„Wahrlich, ich frage Euch: Verstand man Brecht wirklich, den nach dem Tod man so genüsslich ausgestopft…“
Diese Gedichtzeilen spricht Uwe Kolbe im Dokumentarfilm „Der Weg aus der Ordnung“ aus dem Jahr 1984. Der junge Kolbe wollte mit Brecht argumentieren – auf die damals übliche, reformerische Weise.
Heute ist seine Sicht auf Brecht und die Angehörigen der damaligen Gegenkultur und kritischen Intelligenz eine grundsätzlich andere. Wenn er sagt: Genau so haben alle das gemacht, und auch ich – spricht er als Betroffener. Kolbes zentrale Frage: „Hätte es ohne Brecht die DDR überhaupt so lange gegeben?“ ist bitter ernst gemeint.

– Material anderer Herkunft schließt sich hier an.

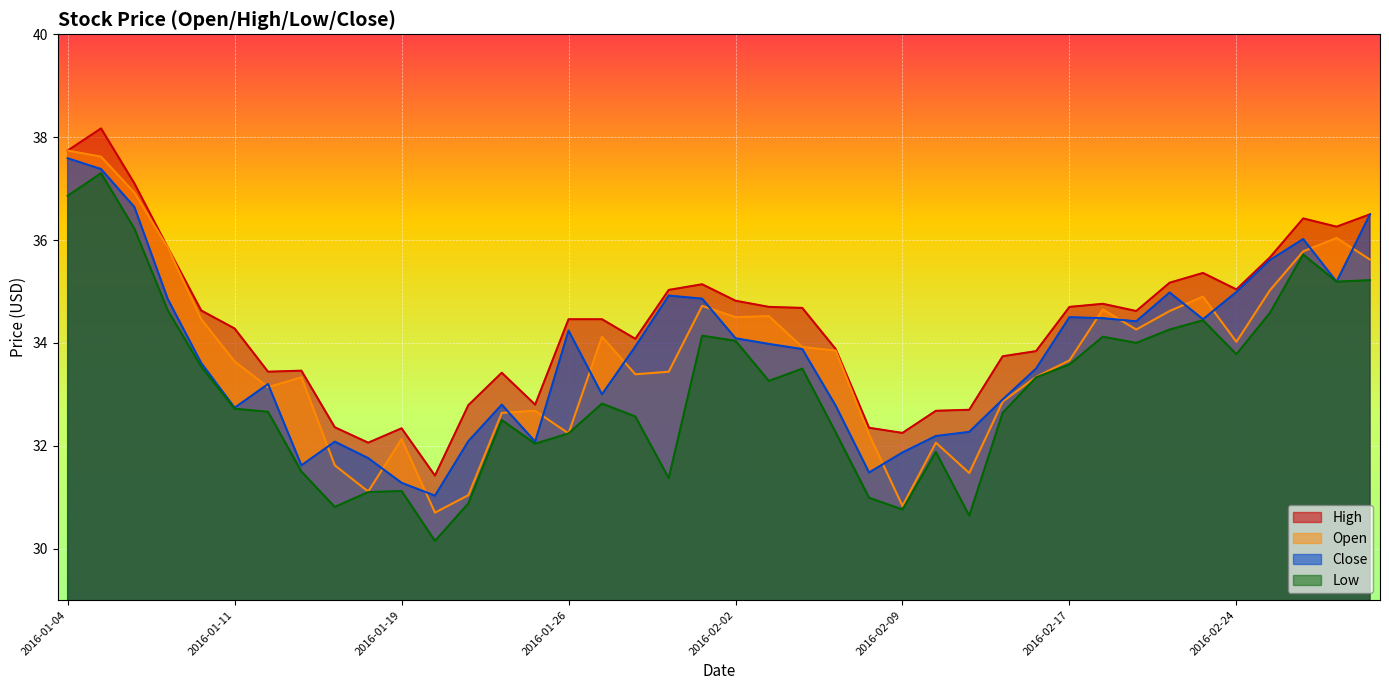

What are all the series names shown in the legend?

High, Open, Close, Low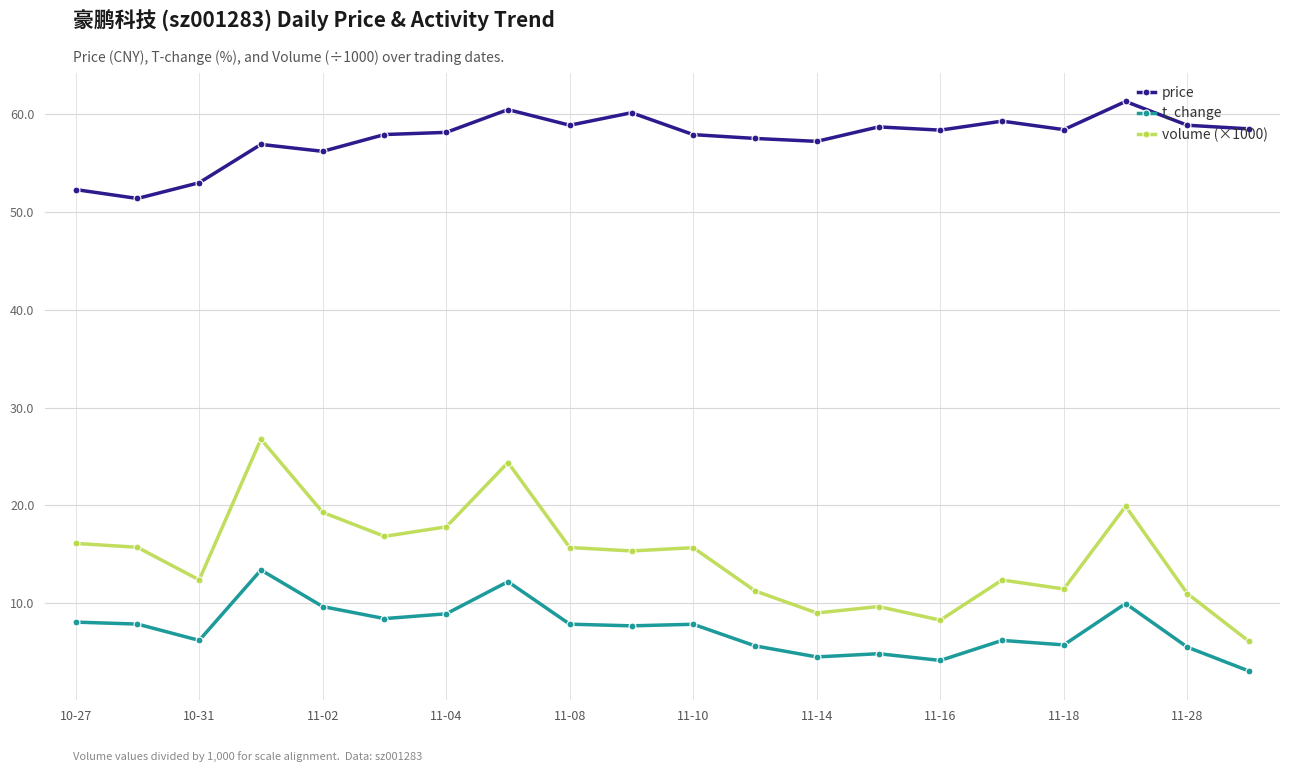

What is the difference between the maximum and minimum values in the t_change series?

10.3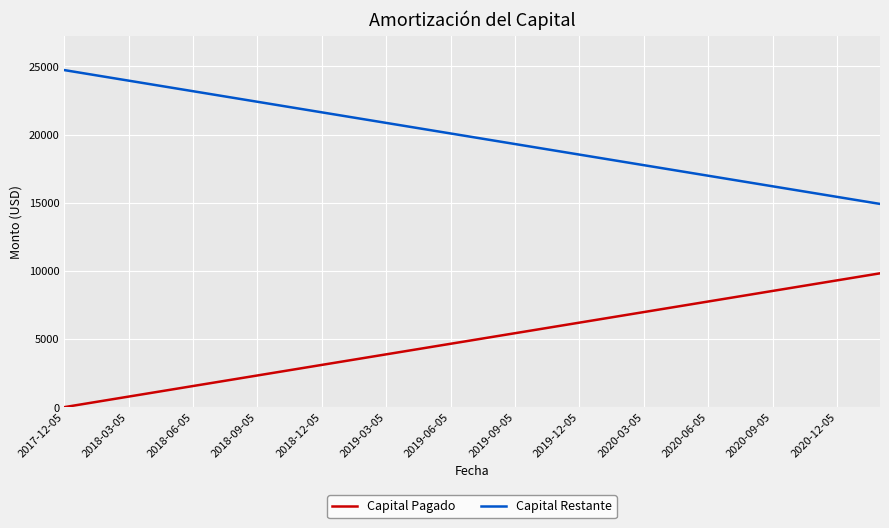

What is the difference between the maximum and minimum values in the Capital Restante series?

9821.9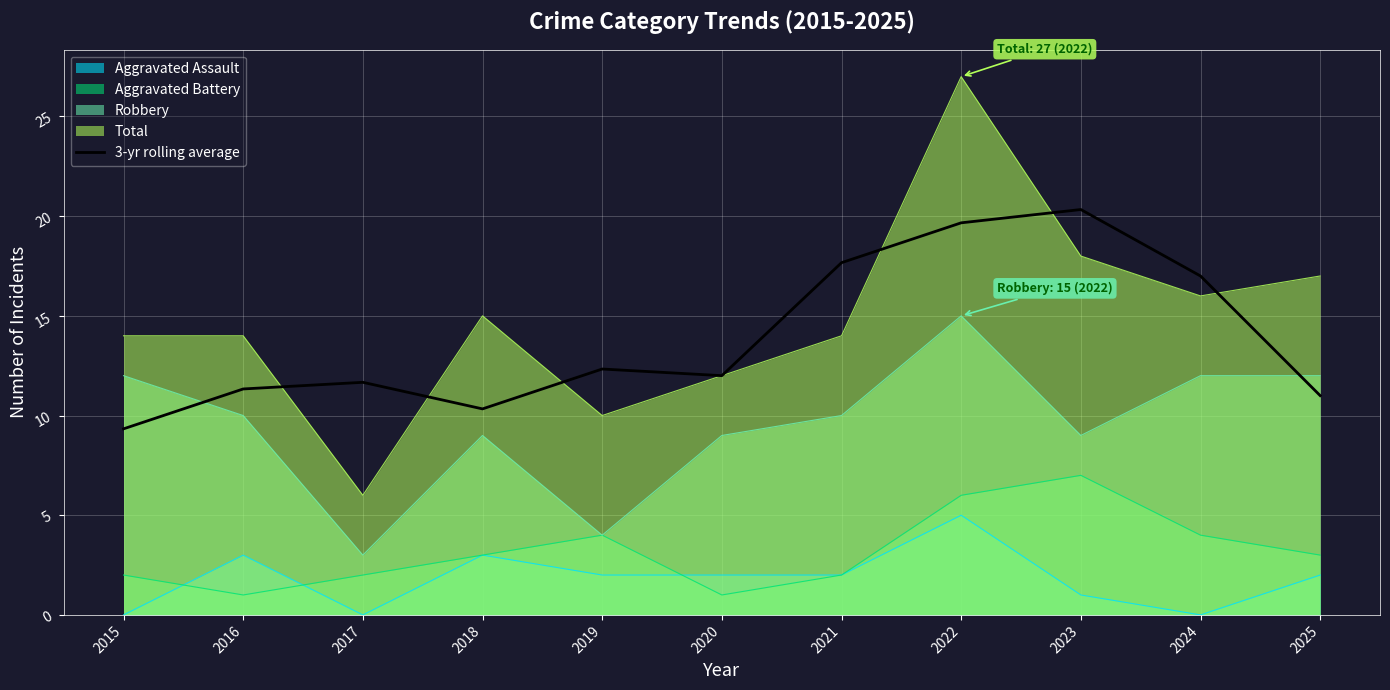

How many values exceed 12?

5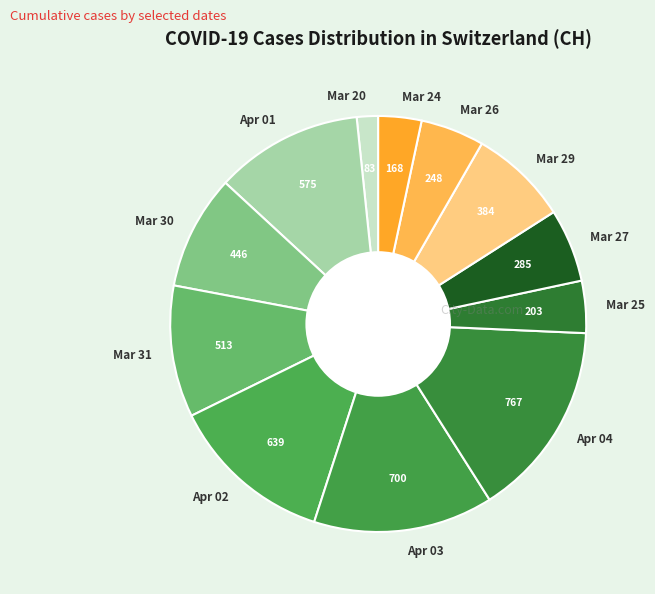

Is the sum of Apr 02 and Mar 24 greater than half?

No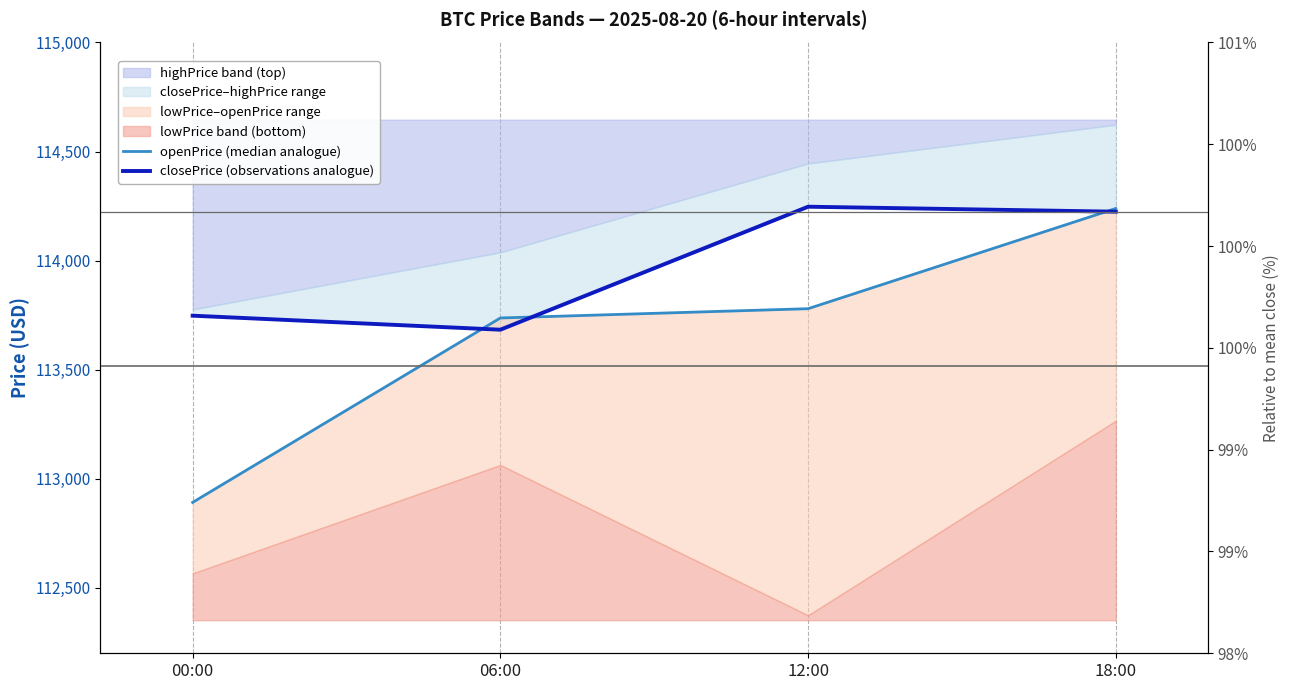

The value of openPrice (median analogue) at 06:00 is 24874.2. True or false?

False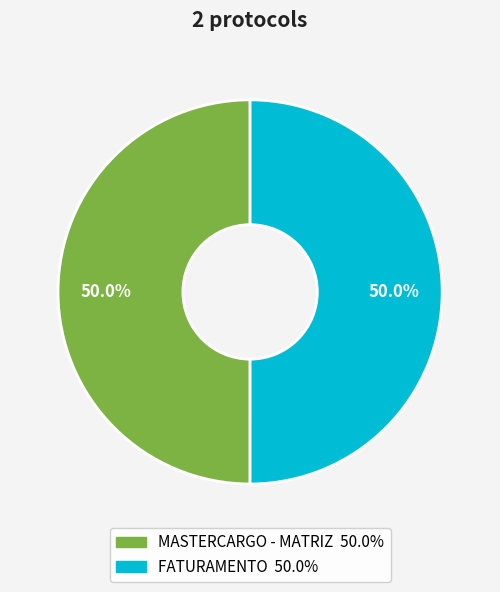

Approximately how many times larger is the value at FATURAMENTO compared to MASTERCARGO - MATRIZ?

1.0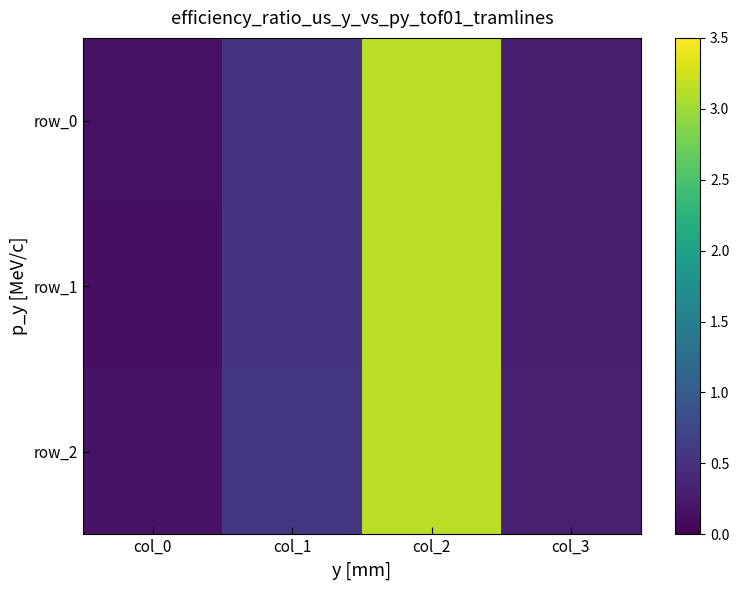

Which series has the largest total across all categories?

row_2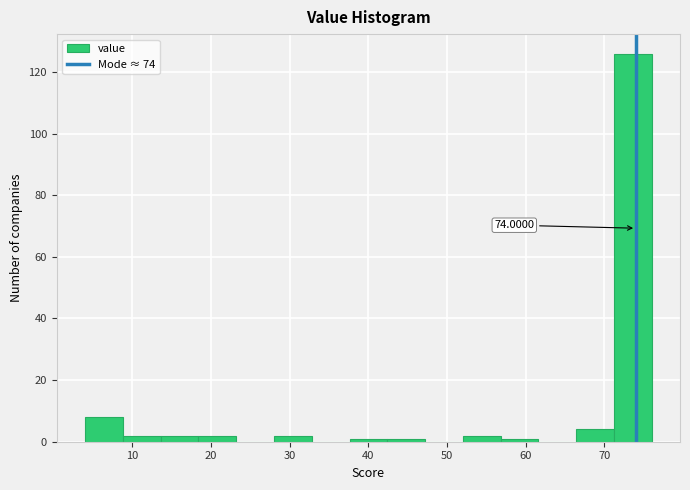

Which range on the x-axis has the tallest bar?

71.2 to 76.0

Das Buch ist keine Biographie, auch kein weiterer Forschungsbeitrag zu Brecht, aber eine Streitschrift, ein angriffslustiger Essay, der nicht nur ein neues Licht auf Brechts letzte Jahre und sein Nachleben wirft, sondern auch tief in die ideologischen Kämpfe des 20. Jahrhunderts hineinführt und dabei die grundsätzliche, hochaktuelle Frage nach den Möglichkeiten und Grenzen künstlerischer Kritik stellt.